[SELECTED PASSAGE Boundary: Start]
Dear Brothers and Sister in Christ,
Welcome to the League of Saint Peter Damian. Two-thousand nineteen anno Domini is the year of the League’s formation. Catholics who register with the League during 2019 are considered founding members. [To apply for membership in the League (at no financial cost) please CLICK HERE.]
The purpose of this transitional period is to determine the structure, and traditional practices, policies and programs of the League prior to its incorporation and the establishment of a formal website.
As you already know, the League’s primary purpose is to foster greater devotion to Saint Peter Damian, a Doctor of the Church, and to promote his writings, most especially his work, the Book of Gomorrah– a blueprint for the moral and spiritual reform of the Catholic priesthood and religious life. The League is also dedicated to strengthening of the daily spiritual life of its clerical and lay members under the inspiration and guidance of Saint Peter Damian.
– Randy Engel
STUDY GUIDE #1
“Let Your Life Always Serve as a Witness”
A Biographical Sketch of Saint Peter Damian
[Note: The following is a brief account of the life and times of Saint Peter Damian, a theological giant and moral reformer of the Middle Ages. Over the next 12 months we will be exploring his life and works in much greater depth and intimacy, but for those who are just making Peter Damian’s acquaintance, this summary can serve as a valuable introduction.]
It appears that whenever Holy Mother Church has had a great need for a special kind of saint for a particular age, God, in His infinite mercy, has never failed to fill that need. And so, in the year 1007 AD, a boy child was born to a noble but poor family in the ancient Roman city of Ravenna, who would become a Doctor of the Church, a precursor of the Hildebrand reform, and a key figure in the moral and spiritual reformation of the lax and incontinent clergy of his time.
[SELECTED PASSAGE Boundary: End]
[EXERCISE INPUTS Boundary: Start]
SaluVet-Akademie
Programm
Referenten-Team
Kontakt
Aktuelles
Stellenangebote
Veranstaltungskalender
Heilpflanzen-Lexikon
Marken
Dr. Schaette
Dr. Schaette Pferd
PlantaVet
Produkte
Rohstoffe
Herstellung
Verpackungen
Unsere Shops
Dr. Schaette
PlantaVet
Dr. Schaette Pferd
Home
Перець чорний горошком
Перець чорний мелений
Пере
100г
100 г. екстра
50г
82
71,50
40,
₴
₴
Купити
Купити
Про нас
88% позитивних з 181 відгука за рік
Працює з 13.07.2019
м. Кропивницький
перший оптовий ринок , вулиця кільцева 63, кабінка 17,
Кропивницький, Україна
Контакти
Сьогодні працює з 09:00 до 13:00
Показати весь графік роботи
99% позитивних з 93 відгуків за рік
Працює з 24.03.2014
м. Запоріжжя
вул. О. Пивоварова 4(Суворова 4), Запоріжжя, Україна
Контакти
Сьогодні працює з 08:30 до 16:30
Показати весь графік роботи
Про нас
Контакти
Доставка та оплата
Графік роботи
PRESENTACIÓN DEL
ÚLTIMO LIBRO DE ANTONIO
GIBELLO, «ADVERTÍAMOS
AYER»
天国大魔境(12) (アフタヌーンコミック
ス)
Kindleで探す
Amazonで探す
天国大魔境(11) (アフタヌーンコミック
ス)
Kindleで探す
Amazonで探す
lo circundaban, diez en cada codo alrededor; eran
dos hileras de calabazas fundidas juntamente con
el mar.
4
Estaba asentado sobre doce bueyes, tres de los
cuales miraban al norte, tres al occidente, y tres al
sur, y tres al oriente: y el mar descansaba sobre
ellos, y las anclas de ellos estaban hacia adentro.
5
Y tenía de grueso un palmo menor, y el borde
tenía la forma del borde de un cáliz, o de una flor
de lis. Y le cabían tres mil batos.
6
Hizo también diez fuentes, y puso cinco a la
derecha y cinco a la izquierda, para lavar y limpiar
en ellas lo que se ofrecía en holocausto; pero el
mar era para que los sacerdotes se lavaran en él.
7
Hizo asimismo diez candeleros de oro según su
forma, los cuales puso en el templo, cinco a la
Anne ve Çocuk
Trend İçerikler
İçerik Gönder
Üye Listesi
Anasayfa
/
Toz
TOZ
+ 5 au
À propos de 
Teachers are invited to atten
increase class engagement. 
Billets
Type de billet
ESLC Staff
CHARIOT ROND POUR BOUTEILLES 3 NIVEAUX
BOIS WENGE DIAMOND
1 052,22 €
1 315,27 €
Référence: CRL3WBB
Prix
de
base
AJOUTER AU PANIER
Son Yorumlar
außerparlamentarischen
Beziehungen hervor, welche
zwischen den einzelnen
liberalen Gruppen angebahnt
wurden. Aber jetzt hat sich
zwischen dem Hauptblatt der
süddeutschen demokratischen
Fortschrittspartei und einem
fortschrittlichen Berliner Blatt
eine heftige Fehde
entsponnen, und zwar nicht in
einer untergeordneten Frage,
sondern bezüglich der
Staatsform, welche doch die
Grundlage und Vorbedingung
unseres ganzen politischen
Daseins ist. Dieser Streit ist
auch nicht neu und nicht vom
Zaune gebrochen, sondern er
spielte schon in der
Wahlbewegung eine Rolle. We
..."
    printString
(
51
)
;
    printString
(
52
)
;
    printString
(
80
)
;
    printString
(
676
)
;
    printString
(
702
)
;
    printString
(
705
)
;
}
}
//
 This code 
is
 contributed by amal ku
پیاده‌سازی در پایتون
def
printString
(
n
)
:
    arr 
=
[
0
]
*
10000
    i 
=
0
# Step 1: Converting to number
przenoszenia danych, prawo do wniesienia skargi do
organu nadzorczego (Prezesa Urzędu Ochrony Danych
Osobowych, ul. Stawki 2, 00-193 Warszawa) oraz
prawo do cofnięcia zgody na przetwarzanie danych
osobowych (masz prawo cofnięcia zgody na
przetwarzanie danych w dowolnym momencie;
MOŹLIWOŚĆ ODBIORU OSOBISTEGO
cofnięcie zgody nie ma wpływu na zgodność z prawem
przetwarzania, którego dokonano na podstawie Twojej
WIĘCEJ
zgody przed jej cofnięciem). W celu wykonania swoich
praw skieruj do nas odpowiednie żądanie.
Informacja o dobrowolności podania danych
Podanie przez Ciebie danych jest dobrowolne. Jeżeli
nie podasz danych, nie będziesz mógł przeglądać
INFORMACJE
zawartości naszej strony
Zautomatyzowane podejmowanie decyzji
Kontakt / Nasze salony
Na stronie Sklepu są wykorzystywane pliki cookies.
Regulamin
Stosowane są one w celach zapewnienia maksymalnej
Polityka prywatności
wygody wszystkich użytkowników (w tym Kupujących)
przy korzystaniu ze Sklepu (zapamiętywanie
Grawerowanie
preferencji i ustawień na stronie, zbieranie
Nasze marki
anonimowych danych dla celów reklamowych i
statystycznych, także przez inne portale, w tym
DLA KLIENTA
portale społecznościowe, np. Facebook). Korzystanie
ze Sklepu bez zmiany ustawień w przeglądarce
[EXERCISE INPUTS Boundary: End]
■ ACTIVITIES ■
A - Reproduce the records word for word, starting at their first line and going on through the line with "м. Кропивницький".
B - Carry on the biographical sketch of Saint Peter Damian from the point where it ends.

■ RESPONSES TO THE EXERCISE ■
A -
SaluVet-Akademie
Programm
Referenten-Team
Kontakt
Aktuelles
Stellenangebote
Veranstaltungskalender
Heilpflanzen-Lexikon
Marken
Dr. Schaette
Dr. Schaette Pferd
PlantaVet
Produkte
Rohstoffe
Herstellung
Verpackungen
Unsere Shops
Dr. Schaette
PlantaVet
Dr. Schaette Pferd
Home
Перець чорний горошком
Перець чорний мелений
Пере
100г
100 г. екстра
50г
82
71,50
40,
₴
₴
Купити
Купити
Про нас
88% позитивних з 181 відгука за рік
Працює з 13.07.2019
м. Кропивницький

B -
Tradition tells us that Peter Damian’s entrance into this world was initially an unwelcome event that overtaxed and somewhat embittered his already large family. He was orphaned at a young age. His biographer, John of Lodi, tells us that were it not for the solicitude of his older brother Damian, an archpriest at Ravenna, the youth might have lived out his life in obscurity as a swineherd, but God deemed otherwise.
Peter’s innate intellectual talents and remarkable piety in the light of great adversity were recognized by the archpriest, who plucked his younger brother from the fields and provided him with an excellent education, first at Ravenna, then Faenza and finally at the University of Parma. In return, Peter acknowledged his brother’s loving care by adopting Damian as his surname.
Although he excelled in his studies and quickly rose in academic ranks, Peter felt drawn to the religious rather than university life. His spirituality would be formed by his love for the Rule of St. Benedict and his attraction to the rigorous penance and individualistic practices of St. Romuald.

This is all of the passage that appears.